ORDER BY raw_occurrence_record_plants."*row_num"
LIMIT 100
output-to-input query:
SELECT *
FROM view_full_occurrence_individual
LEFT JOIN "GBIF".raw_occurrence_record_plants ON
view_full_occurrence_individual.custodial_institution_codes = raw_occurrence_record_plants.specimen_duplicate_institutions
AND view_full_occurrence_individual.collection_code = raw_occurrence_record_plants.collection
AND view_full_occurrence_individual.catalog_number = raw_occurrence_record_plants."accessionNumber"

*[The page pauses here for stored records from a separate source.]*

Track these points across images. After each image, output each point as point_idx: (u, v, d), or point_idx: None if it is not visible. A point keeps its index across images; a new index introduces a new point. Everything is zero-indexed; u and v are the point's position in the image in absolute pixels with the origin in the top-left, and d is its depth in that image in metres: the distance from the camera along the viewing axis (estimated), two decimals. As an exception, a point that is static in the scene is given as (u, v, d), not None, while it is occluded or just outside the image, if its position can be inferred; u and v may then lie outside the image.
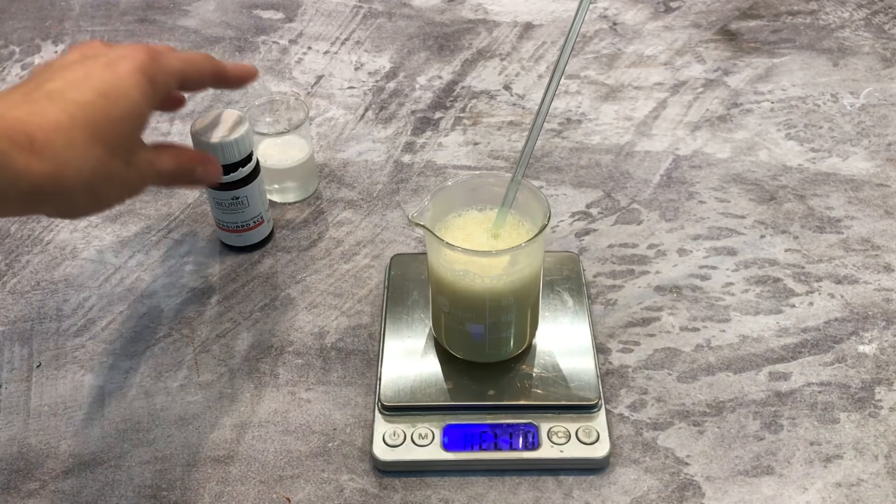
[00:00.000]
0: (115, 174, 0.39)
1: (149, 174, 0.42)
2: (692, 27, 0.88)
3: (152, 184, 0.43)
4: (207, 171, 0.47)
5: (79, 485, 0.51)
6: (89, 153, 0.37)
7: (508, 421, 0.52)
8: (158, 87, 0.42)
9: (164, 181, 0.44)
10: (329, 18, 0.91)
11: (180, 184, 0.47)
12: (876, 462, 0.51)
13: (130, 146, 0.40)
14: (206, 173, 0.46)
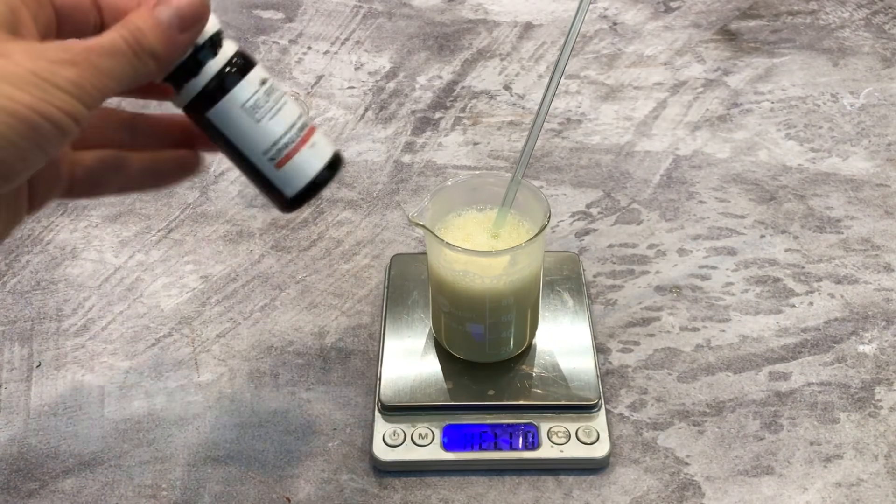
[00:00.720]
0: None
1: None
2: (692, 27, 0.88)
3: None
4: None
5: (79, 485, 0.51)
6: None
7: (508, 421, 0.52)
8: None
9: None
10: (329, 18, 0.91)
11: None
12: (876, 462, 0.51)
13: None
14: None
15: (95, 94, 0.31)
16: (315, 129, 0.40)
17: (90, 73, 0.31)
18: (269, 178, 0.39)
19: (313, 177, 0.40)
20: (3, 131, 0.28)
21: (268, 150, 0.38)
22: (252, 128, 0.38)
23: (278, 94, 0.39)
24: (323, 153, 0.40)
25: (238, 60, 0.38)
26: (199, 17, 0.35)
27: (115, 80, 0.32)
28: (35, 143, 0.30)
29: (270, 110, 0.38)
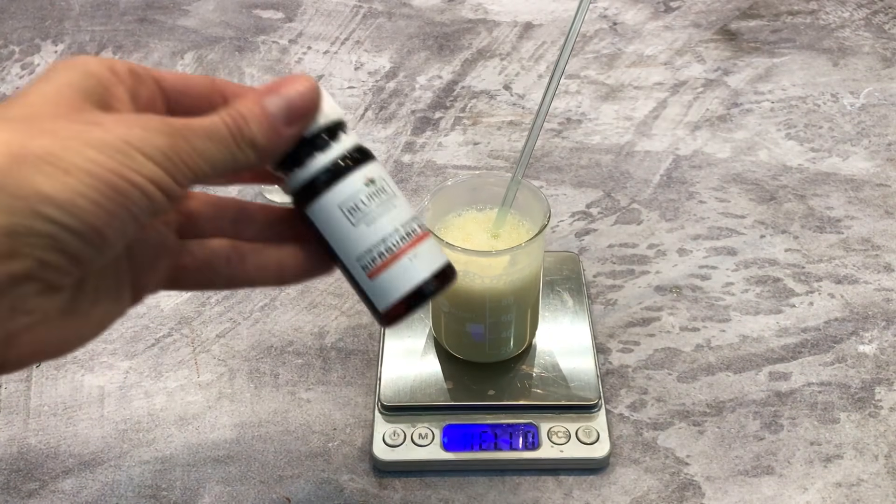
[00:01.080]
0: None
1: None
2: (692, 27, 0.88)
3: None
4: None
5: (78, 485, 0.51)
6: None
7: (508, 421, 0.52)
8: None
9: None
10: (329, 18, 0.91)
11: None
12: (876, 462, 0.51)
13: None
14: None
15: (186, 171, 0.31)
16: (423, 239, 0.36)
17: (182, 149, 0.30)
18: (362, 286, 0.36)
19: (405, 293, 0.36)
20: (86, 193, 0.28)
21: (361, 256, 0.36)
22: (348, 231, 0.35)
23: (385, 196, 0.36)
24: (423, 267, 0.36)
25: (347, 156, 0.35)
26: (308, 112, 0.34)
27: (209, 162, 0.31)
28: (122, 208, 0.29)
29: (370, 215, 0.35)
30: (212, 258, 0.37)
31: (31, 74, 0.84)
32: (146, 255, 0.35)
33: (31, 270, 0.28)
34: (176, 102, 0.36)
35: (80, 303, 0.32)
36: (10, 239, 0.27)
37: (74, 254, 0.28)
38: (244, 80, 0.83)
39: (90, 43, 0.88)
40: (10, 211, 0.27)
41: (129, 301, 0.35)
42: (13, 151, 0.27)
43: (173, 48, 0.87)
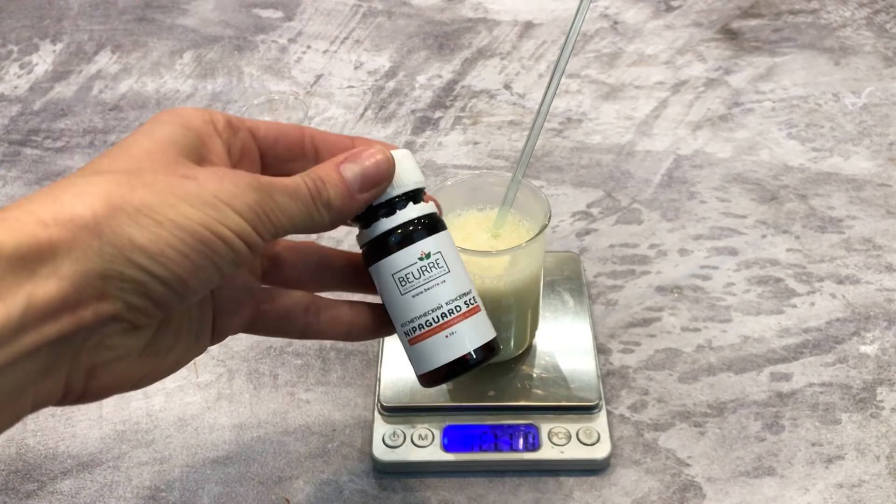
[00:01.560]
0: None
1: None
2: (693, 26, 0.88)
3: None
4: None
5: (77, 486, 0.51)
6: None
7: (509, 422, 0.52)
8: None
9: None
10: (328, 17, 0.91)
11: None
12: (878, 463, 0.51)
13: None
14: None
15: (269, 225, 0.33)
16: (466, 316, 0.39)
17: (268, 205, 0.33)
18: (405, 348, 0.40)
19: (439, 366, 0.39)
20: (175, 244, 0.30)
21: (405, 324, 0.39)
22: (397, 297, 0.38)
23: (437, 272, 0.38)
24: (459, 346, 0.38)
25: (409, 227, 0.38)
26: (380, 181, 0.37)
27: (289, 219, 0.34)
28: (207, 259, 0.31)
29: (418, 288, 0.38)
30: (291, 307, 0.40)
31: (30, 74, 0.84)
32: (231, 300, 0.38)
33: (119, 312, 0.30)
34: (269, 150, 0.39)
35: (160, 342, 0.35)
36: (102, 282, 0.29)
37: (159, 299, 0.31)
38: (243, 78, 0.82)
39: (89, 42, 0.88)
40: (105, 257, 0.29)
41: (208, 341, 0.38)
42: (114, 202, 0.30)
43: (172, 47, 0.87)
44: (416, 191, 0.38)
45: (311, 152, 0.39)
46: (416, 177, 0.38)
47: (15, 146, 0.76)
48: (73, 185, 0.30)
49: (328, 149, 0.39)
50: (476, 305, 0.39)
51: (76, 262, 0.29)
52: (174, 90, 0.82)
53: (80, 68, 0.85)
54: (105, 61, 0.85)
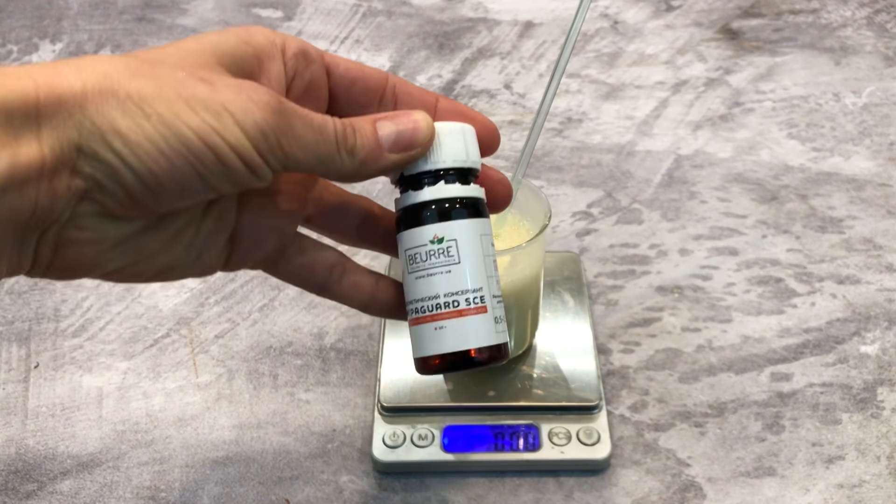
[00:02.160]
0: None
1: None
2: (693, 26, 0.88)
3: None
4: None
5: (77, 486, 0.51)
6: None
7: (509, 422, 0.52)
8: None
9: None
10: (328, 17, 0.91)
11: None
12: (878, 463, 0.51)
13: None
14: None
15: (278, 151, 0.31)
16: (461, 315, 0.36)
17: (281, 128, 0.31)
18: (409, 325, 0.38)
19: (424, 356, 0.37)
20: (155, 140, 0.29)
21: (409, 302, 0.37)
22: (405, 274, 0.37)
23: (445, 259, 0.36)
24: (445, 343, 0.36)
25: (431, 208, 0.36)
26: (413, 146, 0.35)
27: (304, 151, 0.32)
28: (190, 166, 0.30)
29: (421, 271, 0.36)
30: (317, 260, 0.39)
31: (30, 73, 0.84)
32: (255, 231, 0.36)
33: (90, 190, 0.30)
34: (345, 91, 0.38)
35: (146, 242, 0.33)
36: (77, 155, 0.29)
37: (130, 190, 0.30)
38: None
39: (88, 42, 0.88)
40: (83, 132, 0.29)
41: (220, 265, 0.37)
42: (109, 83, 0.29)
43: (172, 47, 0.87)
44: (461, 170, 0.36)
45: (391, 102, 0.38)
46: (461, 155, 0.36)
47: (14, 146, 0.76)
48: (81, 59, 0.30)
49: (408, 101, 0.38)
50: (482, 306, 0.36)
51: (55, 128, 0.29)
52: (174, 90, 0.81)
53: (80, 68, 0.84)
54: (105, 61, 0.85)
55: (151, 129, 0.29)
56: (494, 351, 0.37)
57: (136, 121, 0.29)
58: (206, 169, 0.30)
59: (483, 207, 0.37)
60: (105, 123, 0.29)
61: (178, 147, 0.30)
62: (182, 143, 0.30)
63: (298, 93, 0.36)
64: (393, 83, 0.38)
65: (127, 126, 0.29)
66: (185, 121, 0.30)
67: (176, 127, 0.30)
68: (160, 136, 0.29)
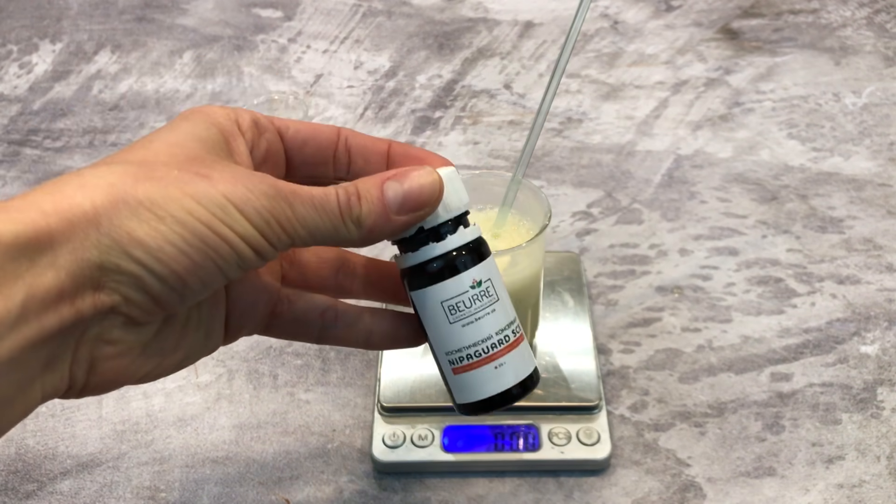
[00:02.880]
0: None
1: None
2: (693, 26, 0.88)
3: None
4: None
5: (77, 486, 0.51)
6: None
7: (509, 422, 0.52)
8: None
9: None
10: (328, 17, 0.91)
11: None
12: (878, 463, 0.51)
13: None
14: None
15: (282, 235, 0.32)
16: (514, 346, 0.37)
17: (283, 213, 0.32)
18: (446, 377, 0.38)
19: (484, 398, 0.37)
20: (174, 241, 0.30)
21: (451, 353, 0.37)
22: (443, 326, 0.36)
23: (488, 300, 0.36)
24: (506, 378, 0.37)
25: (460, 254, 0.36)
26: (424, 206, 0.34)
27: (308, 230, 0.32)
28: (208, 259, 0.31)
29: (469, 317, 0.36)
30: (307, 311, 0.39)
31: (29, 73, 0.84)
32: (246, 300, 0.37)
33: (117, 305, 0.30)
34: (297, 152, 0.38)
35: (165, 339, 0.34)
36: (99, 273, 0.29)
37: (157, 295, 0.30)
38: (243, 78, 0.82)
39: (88, 42, 0.88)
40: (103, 249, 0.29)
41: (220, 341, 0.37)
42: (117, 194, 0.29)
43: (172, 47, 0.87)
44: (464, 214, 0.37)
45: (344, 156, 0.38)
46: (464, 199, 0.36)
47: (14, 146, 0.76)
48: (80, 175, 0.30)
49: (361, 153, 0.38)
50: (521, 335, 0.38)
51: (73, 252, 0.28)
52: (174, 90, 0.81)
53: (80, 68, 0.85)
54: (105, 61, 0.85)
55: (168, 230, 0.29)
56: (537, 372, 0.39)
57: (151, 225, 0.29)
58: (222, 260, 0.31)
59: (486, 241, 0.38)
60: (123, 236, 0.29)
61: (195, 244, 0.30)
62: (199, 239, 0.30)
63: (258, 162, 0.36)
64: (344, 136, 0.38)
65: (145, 233, 0.29)
66: (197, 217, 0.30)
67: (191, 224, 0.30)
68: (178, 236, 0.30)
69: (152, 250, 0.29)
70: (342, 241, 0.34)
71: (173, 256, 0.30)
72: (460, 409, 0.39)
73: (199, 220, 0.30)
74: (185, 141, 0.33)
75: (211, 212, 0.30)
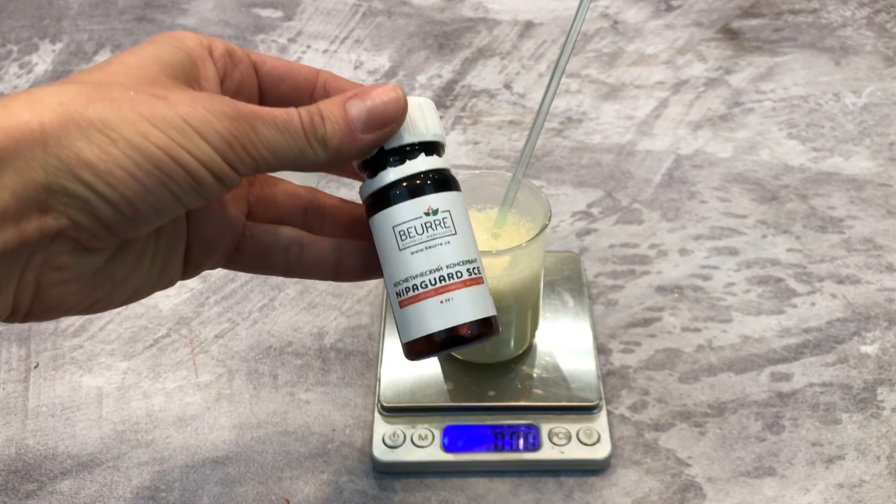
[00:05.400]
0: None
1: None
2: (693, 26, 0.88)
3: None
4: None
5: (77, 486, 0.51)
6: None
7: (509, 422, 0.52)
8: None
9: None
10: (328, 17, 0.91)
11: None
12: (878, 463, 0.51)
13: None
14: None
15: (246, 158, 0.30)
16: (468, 285, 0.35)
17: (245, 135, 0.30)
18: (394, 311, 0.36)
19: (426, 334, 0.35)
20: (125, 165, 0.28)
21: (398, 283, 0.35)
22: (394, 253, 0.35)
23: (441, 230, 0.34)
24: (454, 315, 0.34)
25: (419, 179, 0.35)
26: (387, 122, 0.33)
27: (273, 153, 0.31)
28: (161, 185, 0.29)
29: (419, 245, 0.34)
30: (271, 245, 0.37)
31: (30, 73, 0.84)
32: (208, 233, 0.35)
33: (64, 228, 0.29)
34: (273, 88, 0.36)
35: (117, 268, 0.32)
36: (46, 195, 0.28)
37: (106, 220, 0.29)
38: (243, 79, 0.82)
39: (88, 42, 0.88)
40: (49, 169, 0.27)
41: (179, 274, 0.36)
42: (67, 113, 0.28)
43: (172, 47, 0.87)
44: (432, 143, 0.35)
45: (322, 97, 0.36)
46: (434, 128, 0.35)
47: (14, 146, 0.76)
48: (30, 93, 0.28)
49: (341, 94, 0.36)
50: (479, 277, 0.35)
51: (18, 172, 0.27)
52: (174, 90, 0.81)
53: (80, 68, 0.84)
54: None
55: (120, 154, 0.28)
56: (496, 321, 0.36)
57: (102, 148, 0.28)
58: (177, 187, 0.29)
59: (455, 178, 0.37)
60: (71, 157, 0.28)
61: (149, 169, 0.29)
62: (153, 164, 0.29)
63: (230, 93, 0.35)
64: (324, 79, 0.37)
65: (95, 155, 0.28)
66: (152, 141, 0.28)
67: (145, 148, 0.28)
68: (130, 160, 0.28)
69: (101, 173, 0.28)
70: (308, 163, 0.32)
71: (124, 180, 0.28)
72: (405, 349, 0.36)
73: (154, 143, 0.28)
74: (146, 64, 0.31)
75: (168, 135, 0.29)
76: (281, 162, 0.32)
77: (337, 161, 0.33)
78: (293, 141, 0.31)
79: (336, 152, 0.33)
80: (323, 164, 0.33)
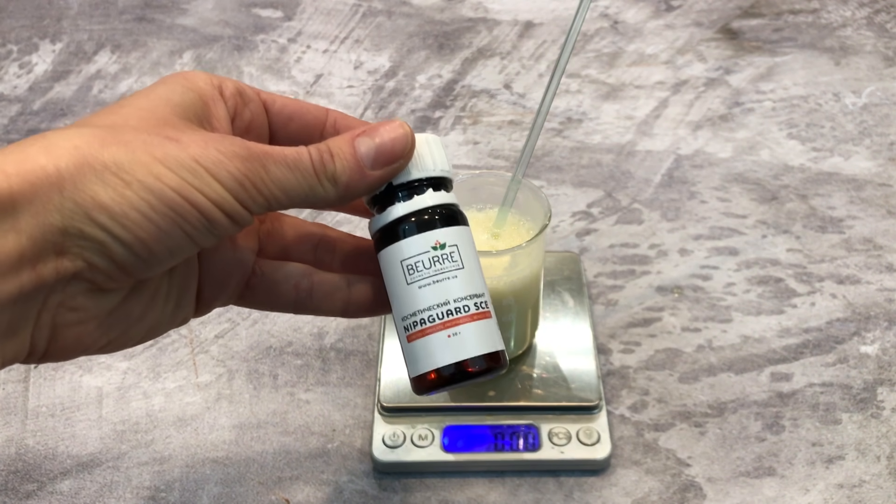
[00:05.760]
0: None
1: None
2: (693, 26, 0.88)
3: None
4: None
5: (77, 486, 0.51)
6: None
7: (509, 422, 0.52)
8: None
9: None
10: (328, 17, 0.91)
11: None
12: (878, 463, 0.51)
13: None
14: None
15: (258, 197, 0.31)
16: (475, 319, 0.35)
17: (257, 174, 0.31)
18: (402, 345, 0.36)
19: (432, 369, 0.35)
20: (140, 207, 0.29)
21: (406, 317, 0.35)
22: (402, 287, 0.35)
23: (449, 265, 0.35)
24: (461, 349, 0.34)
25: (426, 214, 0.35)
26: (396, 159, 0.34)
27: (284, 191, 0.32)
28: (177, 227, 0.30)
29: (426, 279, 0.35)
30: (282, 281, 0.38)
31: (29, 73, 0.84)
32: (219, 271, 0.36)
33: (80, 270, 0.29)
34: (283, 127, 0.37)
35: (131, 307, 0.33)
36: (62, 238, 0.28)
37: (122, 262, 0.29)
38: (242, 78, 0.82)
39: (88, 42, 0.88)
40: (66, 213, 0.28)
41: (192, 312, 0.36)
42: (82, 157, 0.28)
43: (172, 47, 0.87)
44: (440, 179, 0.36)
45: (332, 136, 0.36)
46: (441, 164, 0.35)
47: (14, 146, 0.76)
48: (45, 138, 0.29)
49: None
50: (487, 311, 0.36)
51: (35, 216, 0.28)
52: (174, 90, 0.81)
53: (80, 68, 0.85)
54: (105, 61, 0.85)
55: (134, 196, 0.29)
56: (504, 356, 0.36)
57: (117, 191, 0.28)
58: (191, 227, 0.30)
59: (462, 213, 0.37)
60: (87, 200, 0.28)
61: (163, 210, 0.29)
62: (167, 206, 0.29)
63: (240, 132, 0.36)
64: (333, 118, 0.38)
65: (110, 198, 0.28)
66: (166, 182, 0.29)
67: (159, 190, 0.29)
68: (145, 202, 0.29)
69: (117, 216, 0.28)
70: (319, 200, 0.33)
71: (138, 223, 0.29)
72: (413, 384, 0.36)
73: (167, 185, 0.29)
74: (158, 105, 0.32)
75: (181, 176, 0.29)
76: (292, 200, 0.32)
77: (347, 198, 0.34)
78: (304, 179, 0.32)
79: (346, 189, 0.33)
80: (333, 200, 0.33)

WHERE view_full_occurrence_individual.datasource = 'GBIF'
/* no ORDER BY because the view_full_occurrence_individual rows are not in any
particular order (the hash joins that produce it do not sort their output) */
LIMIT 100
2013-12-10¶
*GBIF.2013-12-10.100_rows.xls*
(input and output data are in separate tabs. refer to the VegCore data dictionary for column definitions.)
- KNOWN NON-ISSUE:
stateProvince
is not populated, because the herbarium in the validation view does not provide it
subset import command:
time (export log= version=GBIF_VegBIEN; make schemas/$version/reinstall; make inputs/GBIF/import by_col=1 n=100; bin/make_analytical_db) # runtime: 1 min ("0m39.965s") @starscream; 2 min ("1m38.950s") @vegbiendev
query:
SELECT *
FROM "GBIF".raw_occurrence_record_plants
LEFT JOIN "GBIF_VegBIEN".analytical_specimen ON
analytical_specimen."datasource" = 'GBIF'
AND analytical_specimen."specimenHolderInstitutions" = raw_occurrence_record_plants."specimenHolderInstitutions"
AND analytical_specimen."collection" = raw_occurrence_record_plants."collection"
AND analytical_specimen."accessionNumber" = raw_occurrence_record_plants."accessionNumber"
ORDER BY raw_occurrence_record_plants."*row_num"
LIMIT 100